◆ **Study text**
Whereas developers can choose to consult with the USFWS, federal agencies taking actions that have, or are likely to have, a measureable negative effect on migratory bird populations are required, under Executive Order 13186: Responsibilities of Federal Agencies to Protect Birds (EO 13186), to act in a way that protects migratory birds and their habitats. Specifically, EO 13186 states that federal agencies should integrate bird conservation principles into agency actions and planning. Such integration includes developing and implementing conservation measures that avoid the production of project-associated stressors or minimize the exposure of stressors to birds and the resources they depend on. Generally, federal agencies will integrate migratory bird considerations and protection into the NEPA process.

Bald & Golden Eagle Permit

The Bald and Golden Eagle Protection Act (“Eagle Act”) prohibits developers from “taking” bald or golden eagles (collectively, Eagles) unless authorized by permit or regulation. For projects that may result in the take of Eagles, developers will most likely need to obtain a Nonpurposeful Eagle Take Permit from the USFWS. The implementing regulations for Eagle take permits are codified at 50 CFR 22.26.

A Nonpurposeful Eagle Take Permit can allow for programmatic take. Programmatic take (take that is recurring and not in a specific, identifiable timeframe and/or location) can be authorized only where it is unavoidable despite implementation of comprehensive measures developed in cooperation with the USFWS to reduce the take below current levels. For examples, collisions with and electrocutions on electric utility lines would constitute a programmatic take. Most projects that may result in take will require a Nonpurposeful Eagle Take Permit for programmatic take.

ESA section 7 Consultation Process

Section 7 of the ESA requires each federal agency to actively engage in the conservation and recovery of threatened or endangered species. Federal agencies must ensure that any action authorized, funded, or carried out by a federal agency is not likely to jeopardize the continued existence of any endangered species or threatened species or result in the destruction or adverse modification of habitat of such species.

◆ **Work request 1**
In the text on federal wildlife permitting, where are the implementing regulations for Eagle take permits codified?
◆ **Work request 2**
Revise the text on federal wildlife permitting from "A Nonpurposeful Eagle Take Permit can" to "Permit for programmatic take.", putting "power transmission lines" in place of "electric utility lines".
◆ **Work request 3**
Carry the text on federal wildlife permitting forward from its final sentence.

◆ **Material supplied**

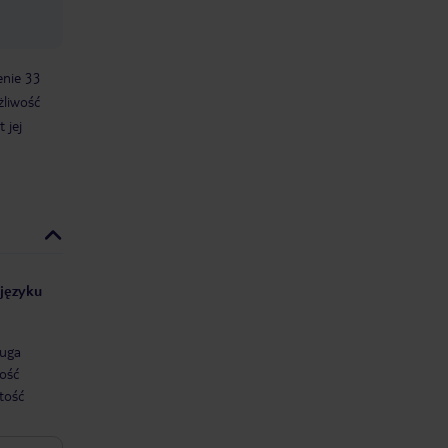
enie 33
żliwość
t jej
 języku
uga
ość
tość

--

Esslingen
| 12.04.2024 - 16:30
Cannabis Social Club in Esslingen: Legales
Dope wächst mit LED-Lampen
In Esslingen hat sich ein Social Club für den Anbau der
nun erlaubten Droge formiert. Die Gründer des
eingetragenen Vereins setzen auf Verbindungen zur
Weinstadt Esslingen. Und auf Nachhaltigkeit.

◆ **Reply 1**
At 50 CFR 22.26.

◆ **Reply 2**
A Nonpurposeful Eagle Take Permit can allow for programmatic take. Programmatic take (take that is recurring and not in a specific, identifiable timeframe and/or location) can be authorized only where it is unavoidable despite implementation of comprehensive measures developed in cooperation with the USFWS to reduce the take below current levels. For examples, collisions with and electrocutions on power transmission lines would constitute a programmatic take. Most projects that may result in take will require a Nonpurposeful Eagle Take Permit for programmatic take.

◆ **Reply 3**
Developers can request an early Section 7 consultation prior to filing an application for a permit or license. Consultation includes the developer, the action agency, and either the USFWS or NMFS. Consultation is either formal or informal, depending on whether the proposed project is likely to adversely affect species or critical habitat.

ESA Section 10 Incidental Take Permit

Certain projects may result in the taking of endangered or threatened species covered under the Endangered Species Act (ESA). The USFWS and/or the NMFS (collectively, “the Services”) are responsible for issuing permits authorizing the incidental take of threatened or endangered species that is consistent with the conservation of the species. An incidental take permit (ITP) does not authorize the underlying activities that may result in take.

Developers applying for an ITP are required to submit a Habitat Conservation Plan (HCP). A significant part of the application, the HCP specifies the impacts that are likely to result from the taking and the measures the developer will undertake to minimize and mitigate such impacts. 16 USC 1539(a)(2)(A).

ITPs only apply for non-Federal activities that will result in take of treated or endangered species. The USFWS or NMFS must conduct internal ESA Section 7 consultation prior to issuing an incidental take permit.

Land Use Assessment

Preexisting land uses crossed by and adjacent to the project right-of-way are critical considerations in the early planning stages of the project. Federal and state law may prohibit interference with certain preexisting uses. For instance, developers should consider impacts on farmland, livestock, nearby airports, military lands, navigable waters and floodplains.

Farmland Evaluation Process

The Farmland Protection Policy Act (FPPA) requires federal agencies carrying out federal programs to identify and take into account any adverse effects on farmland created by those programs. Only projects that are completed by or receive financial or technical assistance from a federal agency are subject to the FPPA. Activities that may be subject to the FPPA include:

  • State highway construction projects;
  • Airport expansions;
  • Electric cooperative construction projects (including transmission lines);
  • Railroad construction projects;
  • Telephone company construction projects;
  • Reservoir and hydroelectric projects;
  • Federal agency projects that convert farmland; and
  • Other projects completed with federal assistance.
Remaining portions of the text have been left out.